PARTS OF THE EXERCISE:
a - Reproduce the passage on Covert Learning between "The Covert Learning model is a" and "predefined concept class).", inclusive.
b - Extend the blog post on Covert Learning, beginning after its final sentence.

BEGIN PASSAGE SHOWN

This is part 2 of a 3-part (Part 1, Part 3) blog post which is partly based on my papers [CK21] and [Kar23], presented at TCC '21 and SaTML '23, respectively.

-Ari Karchmer; October 2023

Covert Learning Attacks

In part 1 of this blog series, we introduced the model extraction scenario first, and then gave an overview of a specific type of model extraction defense, called an Observational Model Extraction Defense (OMED), focusing on the theoretical underpinnings of these defenses. We then outlined the technical contributions of [Kar23], which, briefly speaking, cast a lot of doubt on whether or not these OMEDs can provide any provable security guarantees against the model extraction problem. In part 2 of the blog series (this blog post), we will delve into what exactly is Covert Learning [CK21] — the mysterious learning algorithm that lies at the center of the results of [Kar23] regarding the impossibility of efficiently defending against model extraction attacks using OMEDs.

Let's explore the connection between model extraction in the presence of OMEDs and the Covert Learning model [CK21]. This blog post will assume a basic familiarity with computational learning theory, specifically the Probably Approximately Correct (PAC) learning model.

The Covert Learning model is a variant of Valiant's PAC-learning model, situated in the agnostic learning with queries setting. In agnostic learning with queries, a learning algorithm has access to an oracle that labels points in the domain of the target concept. These points can be chosen arbitrarily by the learning algorithm. In the "agnostic" setting, the goal is for the learning algorithm to identify a model (within some predefined "touchstone" class) that approximates an arbitrary target concept implemented by the oracle approximately as well as the best possible model contained in the touchstone class. The agnostic setting mirrors the way machine learning is traditionally conducted in practice (as opposed to the "realizable" setting, where the target concept is assumed to be contained by a predefined concept class).

The essence of the Covert Learning model is to formalize a new type of privacy in learning theory. Specifically, Covert Learning algorithms provide the guarantee that the queries leak very little information about the concept, with respect to an adversary that can observe the queries. In this way, the Covert Learning algorithm gains privacy for what it is learning.

In other words, Covert Learning allows one to learn a concept (using knowledge of some internal randomness only known to itself),^[1] while the adversary remains nearly completely "in the dark" about the concept, even given a view of the entire transcript of membership queries and oracle responses. Crucially, the adversary is not privy to the secret randomness of the learning algorithm.

Figure 2: A depiction of natural Covert Learning. A learning algorithm queries an oracle for a concept at points of its choice, aiming to obtain an approximation to the concept. Meanwhile, an eavesdropping adversary obtains a transcript of the interaction with the oracle and tries to distinguish the transcript from a set of random examples.

"the Covert Learning algorithm gets privacy for what it is learning."

An example to build intuition about Covert Learning is as follows. Imagine being in a course with one teacher and many classmates, where you are graded "on a curve" (meaning the goal is to finish ranked first in the class). To achieve this, you need to learn the day's concept by asking questions of the teacher (for simplicity, restrict to "yes or no" questions). The catch is that every one of your classmates observes your questions and the teacher's answers. Can you design a unique set of questions that allows you to learn the day's concept while preventing all your classmates from learning the concept similarly? Covert Learning algorithms provide a solution to this problem under some natural assumptions (to be explained later).

END PASSAGE SHOWN
BEGIN PROVIDED DATA

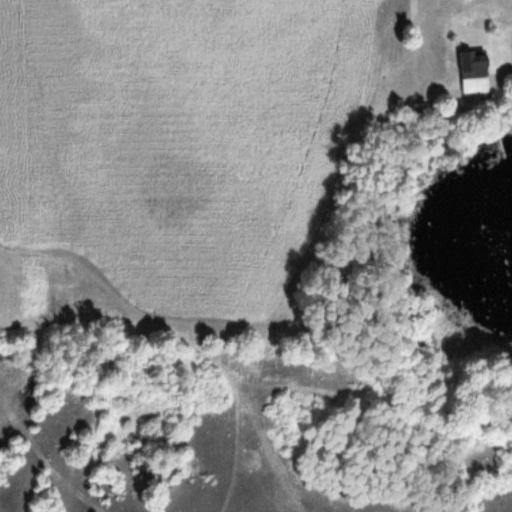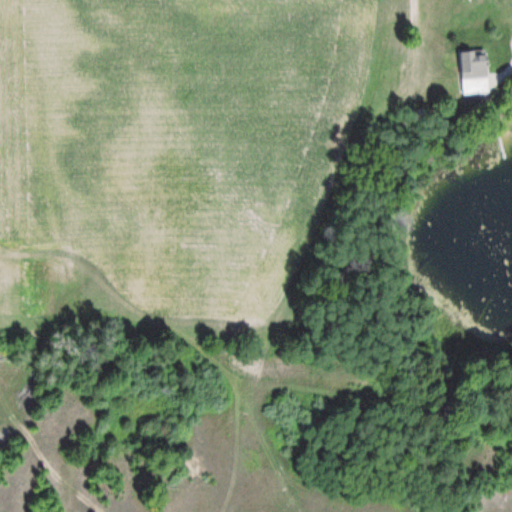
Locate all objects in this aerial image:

END PROVIDED DATA

ANSWERS TO THE TASKS:
a -
The Covert Learning model is a variant of Valiant's PAC-learning model, situated in the agnostic learning with queries setting. In agnostic learning with queries, a learning algorithm has access to an oracle that labels points in the domain of the target concept. These points can be chosen arbitrarily by the learning algorithm. In the "agnostic" setting, the goal is for the learning algorithm to identify a model (within some predefined "touchstone" class) that approximates an arbitrary target concept implemented by the oracle approximately as well as the best possible model contained in the touchstone class. The agnostic setting mirrors the way machine learning is traditionally conducted in practice (as opposed to the "realizable" setting, where the target concept is assumed to be contained by a predefined concept class).

b -
So, how do we model such a question mathematically? Covert Learning does this by borrowing from the simulation-based security paradigm from the field of Cryptography.

Roughly speaking, any membership query learning algorithm is a Covert Learning algorithm if it has an accompanying simulator (i.e., a polynomial-time algorithm) which, when given access only to random examples, emulates the distribution over the membership queries used by the Covert Learning algorithm in a computationally indistinguishable way. In other words, the simulator can produce a "believable" transcript of the interaction between the learning algorithm and the query oracle, without query access to the underlying concept, but only (for instance) uniformly random examples.

For a concept class where access only to uniformly random examples makes learning computationally hard, this proves that the learning transcript reveals very little information to a computationally bounded adversary. Loosely speaking, this comes from the following logic:

The existence of the simulator shows that the distribution over the queries is hard to distinguish from a distribution that can be efficiently derived from uniformly random examples.
If there were an adversary that could learn some information about the concept from those queries, then that adversary could act as a distinguisher.

These two points together lead to a contradiction, so we conclude that any adversary can't obtain any knowledge about the concept from the queries. Hence, Covert Learning algorithms are reserved for concept classes that are not (known to be) efficiently learnable in the original PAC-model with respect to a certain "hard example distribution." There are many such concept classes, such as decision trees and low-depth neural networks, which have so far evaded the computational learning theory community's attempts at designing polynomial-time PAC learning algorithms.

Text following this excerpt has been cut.